A limited review of Key Skills was underway already - prompted by BBC News Online's revelation that trial papers, with some of the same questions as in the real exams, had been published on the internet.
Mr Hargreaves said he would start work on the new, wider review at once.
"Undoubtedly there have been some teething problems. I shall be talking to schools, colleges and exam boards about what lessons have been learned and how arrangements can be improved in the future," was his initial response.
Ms Morris's intervention follows a rising tide of complaint as the AS-level and Key Skills exam timetable rolls through schools and colleges.
Even the former head of the QCA, Nick Tate - now head of independent Winchester College - said he felt teenagers now faced too many public exams, with GCSEs, AS-levels and Key Skills and A-levels proper between the ages of 16 and 18.
David Hart, general secretary of the National Association of Head Teachers, who wrote to the Department for Education just before the election calling for an inquiry said he was "absolutely delighted" by Estelle Morris's announcement.
"This is a very positive move from the new secretary of state who recognises that the confusion and chaos surrounding the delivery of the new exams must be resolved urgently in the interests of the next cohort of students," he said.
"Nothing can be done to save the damage done to students and their teachers in the first year but lessons have got to be learned and learned quickly if we are going to restore confidence in a broad and balanced curriculum, which is absolutely crucial to the future of our post-16 students."
The review has been welcomed too by the general secretary of the Secondary Heads Association, John Dunford, who has been anxious to differentiate between the widely-agreed need to broaden the sixth form curriculum, and the way this has been carried out. .
"We need to sort out the implementation problems quickly, but we must distinguish clearly between these and the structural problems which can only be addressed in the context of the whole qualifications system," he said.

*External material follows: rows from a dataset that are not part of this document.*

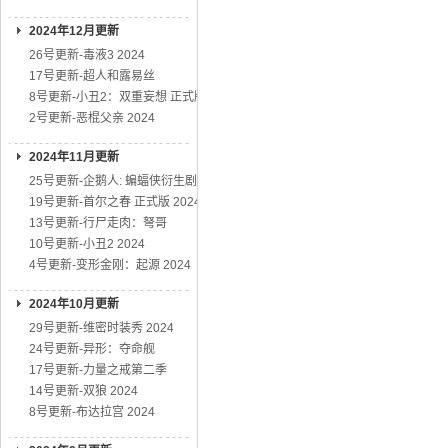
2024年12月更新
26号更新-毒液3 2024
17号更新-超人和露易丝
8号更新-小丑2：双重妄想 正式版
2号更新-恶棍父亲 2024
2024年11月更新
25号更新-企鹅人: 蝙蝠侠衍生剧
19号更新-首尔之春 正式版 2024
13号更新-行尸走肉：弩哥
10号更新-小丑2 2024
4号更新-变形金刚：起源 2024
2024年10月更新
29号更新-维密时装秀 2024
24号更新-异形：夺命舰
17号更新-力量之戒第二季
14号更新-双狼 2024
8号更新-布达拉宫 2024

"Many of the problems stem from the desire of governments to have far too many external examinations for young people.
"The introduction of the AS-level was a reform that we called for during the 1990s and we strongly supported Sir Ron Dearing's recommendation to introduce it as a half-way house to A-level.
"Unfortunately, the implementation timetable has been rushed and this has left inadequate time for examination boards and schools to put the reforms in place."
He also said the lack of clarity from universities, about how they will regard the new qualifications, had not helped matters.
"The university reaction has been particularly disappointing and has made it very difficult for teachers to advise students on whether to take more subjects and how much time to devote to gaining a qualification in Key Skills," he said.
Nigel de Gruchy, general secretary of the National Association of Schoolmasters Union of Women Teachers, welcomed the review but said he would prefer a fundamental rethink of 14 to 19 education.
"The AS-levels were intended to broaden students' horizons. There is growing evidence that they are having the opposite effect.
"Many other worthy activities appear to have been crushed out of existence as the examinations bulldozer rolls on."